— GOAL OF THE EXERCISE —
From the records below, transcribe exactly the lines that begin at the line with "его ассистентом в" and end at the line with "Anzahl der Clicks: 1.108", both included.

— SOURCE MATERIAL —
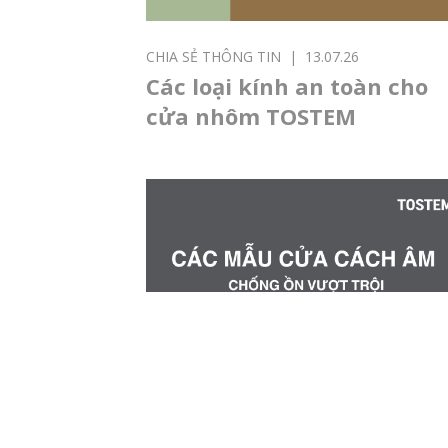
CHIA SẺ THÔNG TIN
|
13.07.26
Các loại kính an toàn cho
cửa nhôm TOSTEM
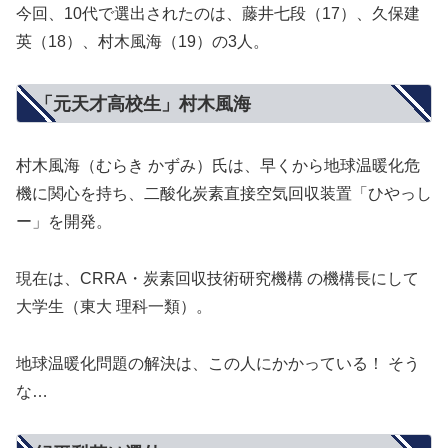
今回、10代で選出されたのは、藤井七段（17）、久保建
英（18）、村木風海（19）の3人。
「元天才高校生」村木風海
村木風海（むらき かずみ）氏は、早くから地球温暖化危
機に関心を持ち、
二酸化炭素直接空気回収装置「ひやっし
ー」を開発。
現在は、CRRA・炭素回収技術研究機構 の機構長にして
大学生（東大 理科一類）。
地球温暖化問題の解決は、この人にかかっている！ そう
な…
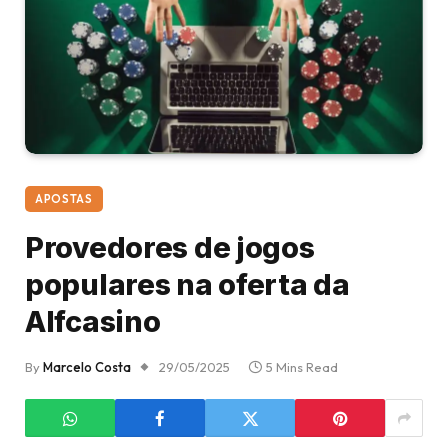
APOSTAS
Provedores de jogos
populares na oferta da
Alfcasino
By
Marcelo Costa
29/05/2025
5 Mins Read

==

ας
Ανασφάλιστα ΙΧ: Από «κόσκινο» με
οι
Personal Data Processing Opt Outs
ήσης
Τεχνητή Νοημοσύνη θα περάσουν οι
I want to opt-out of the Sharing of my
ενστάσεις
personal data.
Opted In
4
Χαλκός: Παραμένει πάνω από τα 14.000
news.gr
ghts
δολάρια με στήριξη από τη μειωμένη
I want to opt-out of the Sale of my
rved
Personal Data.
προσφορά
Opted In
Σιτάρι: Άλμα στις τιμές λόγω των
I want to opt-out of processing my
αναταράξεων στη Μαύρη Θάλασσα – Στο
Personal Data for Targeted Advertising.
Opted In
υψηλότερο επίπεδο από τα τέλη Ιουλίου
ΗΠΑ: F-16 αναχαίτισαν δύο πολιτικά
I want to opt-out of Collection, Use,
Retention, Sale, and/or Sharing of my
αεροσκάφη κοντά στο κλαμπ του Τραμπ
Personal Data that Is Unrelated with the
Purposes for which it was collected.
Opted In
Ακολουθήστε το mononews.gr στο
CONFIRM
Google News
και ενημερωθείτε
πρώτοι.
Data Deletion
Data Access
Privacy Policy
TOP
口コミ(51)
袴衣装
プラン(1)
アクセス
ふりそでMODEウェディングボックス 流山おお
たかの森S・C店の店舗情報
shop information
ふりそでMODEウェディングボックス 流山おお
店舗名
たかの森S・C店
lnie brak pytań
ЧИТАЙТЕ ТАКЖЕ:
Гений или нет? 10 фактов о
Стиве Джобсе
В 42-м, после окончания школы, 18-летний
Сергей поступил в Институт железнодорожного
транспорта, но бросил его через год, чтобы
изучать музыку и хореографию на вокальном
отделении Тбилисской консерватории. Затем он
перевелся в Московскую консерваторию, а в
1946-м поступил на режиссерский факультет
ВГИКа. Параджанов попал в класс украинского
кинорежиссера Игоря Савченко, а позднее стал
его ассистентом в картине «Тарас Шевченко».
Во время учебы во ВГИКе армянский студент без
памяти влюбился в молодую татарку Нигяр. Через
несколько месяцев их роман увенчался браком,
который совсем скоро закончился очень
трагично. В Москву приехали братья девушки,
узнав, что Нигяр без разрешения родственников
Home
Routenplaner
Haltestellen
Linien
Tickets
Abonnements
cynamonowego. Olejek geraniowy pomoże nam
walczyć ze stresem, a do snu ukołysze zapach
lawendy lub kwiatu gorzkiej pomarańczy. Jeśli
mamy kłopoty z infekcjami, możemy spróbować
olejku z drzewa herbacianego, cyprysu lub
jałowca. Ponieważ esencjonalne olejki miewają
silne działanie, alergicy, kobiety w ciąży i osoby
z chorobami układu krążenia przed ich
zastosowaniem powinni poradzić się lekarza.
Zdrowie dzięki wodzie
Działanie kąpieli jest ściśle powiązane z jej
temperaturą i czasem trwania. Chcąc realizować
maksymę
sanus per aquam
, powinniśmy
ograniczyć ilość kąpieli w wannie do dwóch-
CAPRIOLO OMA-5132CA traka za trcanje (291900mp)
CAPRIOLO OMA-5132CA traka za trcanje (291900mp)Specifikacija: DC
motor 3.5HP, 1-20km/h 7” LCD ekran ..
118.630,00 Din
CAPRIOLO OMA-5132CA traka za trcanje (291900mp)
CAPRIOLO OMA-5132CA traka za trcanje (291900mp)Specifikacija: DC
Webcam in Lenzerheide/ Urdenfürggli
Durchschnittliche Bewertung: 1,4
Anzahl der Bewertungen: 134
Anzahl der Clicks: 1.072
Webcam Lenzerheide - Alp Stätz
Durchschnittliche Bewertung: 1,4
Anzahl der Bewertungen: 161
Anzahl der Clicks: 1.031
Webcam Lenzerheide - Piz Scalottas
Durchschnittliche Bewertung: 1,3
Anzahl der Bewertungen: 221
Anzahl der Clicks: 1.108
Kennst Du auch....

— RESPONSE TO THE EXERCISE —
его ассистентом в картине «Тарас Шевченко».
Во время учебы во ВГИКе армянский студент без
памяти влюбился в молодую татарку Нигяр. Через
несколько месяцев их роман увенчался браком,
который совсем скоро закончился очень
трагично. В Москву приехали братья девушки,
узнав, что Нигяр без разрешения родственников
Home
Routenplaner
Haltestellen
Linien
Tickets
Abonnements
cynamonowego. Olejek geraniowy pomoże nam
walczyć ze stresem, a do snu ukołysze zapach
lawendy lub kwiatu gorzkiej pomarańczy. Jeśli
mamy kłopoty z infekcjami, możemy spróbować
olejku z drzewa herbacianego, cyprysu lub
jałowca. Ponieważ esencjonalne olejki miewają
silne działanie, alergicy, kobiety w ciąży i osoby
z chorobami układu krążenia przed ich
zastosowaniem powinni poradzić się lekarza.
Zdrowie dzięki wodzie
Działanie kąpieli jest ściśle powiązane z jej
temperaturą i czasem trwania. Chcąc realizować
maksymę
sanus per aquam
, powinniśmy
ograniczyć ilość kąpieli w wannie do dwóch-
CAPRIOLO OMA-5132CA traka za trcanje (291900mp)
CAPRIOLO OMA-5132CA traka za trcanje (291900mp)Specifikacija: DC
motor 3.5HP, 1-20km/h 7” LCD ekran ..
118.630,00 Din
CAPRIOLO OMA-5132CA traka za trcanje (291900mp)
CAPRIOLO OMA-5132CA traka za trcanje (291900mp)Specifikacija: DC
Webcam in Lenzerheide/ Urdenfürggli
Durchschnittliche Bewertung: 1,4
Anzahl der Bewertungen: 134
Anzahl der Clicks: 1.072
Webcam Lenzerheide - Alp Stätz
Durchschnittliche Bewertung: 1,4
Anzahl der Bewertungen: 161
Anzahl der Clicks: 1.031
Webcam Lenzerheide - Piz Scalottas
Durchschnittliche Bewertung: 1,3
Anzahl der Bewertungen: 221
Anzahl der Clicks: 1.108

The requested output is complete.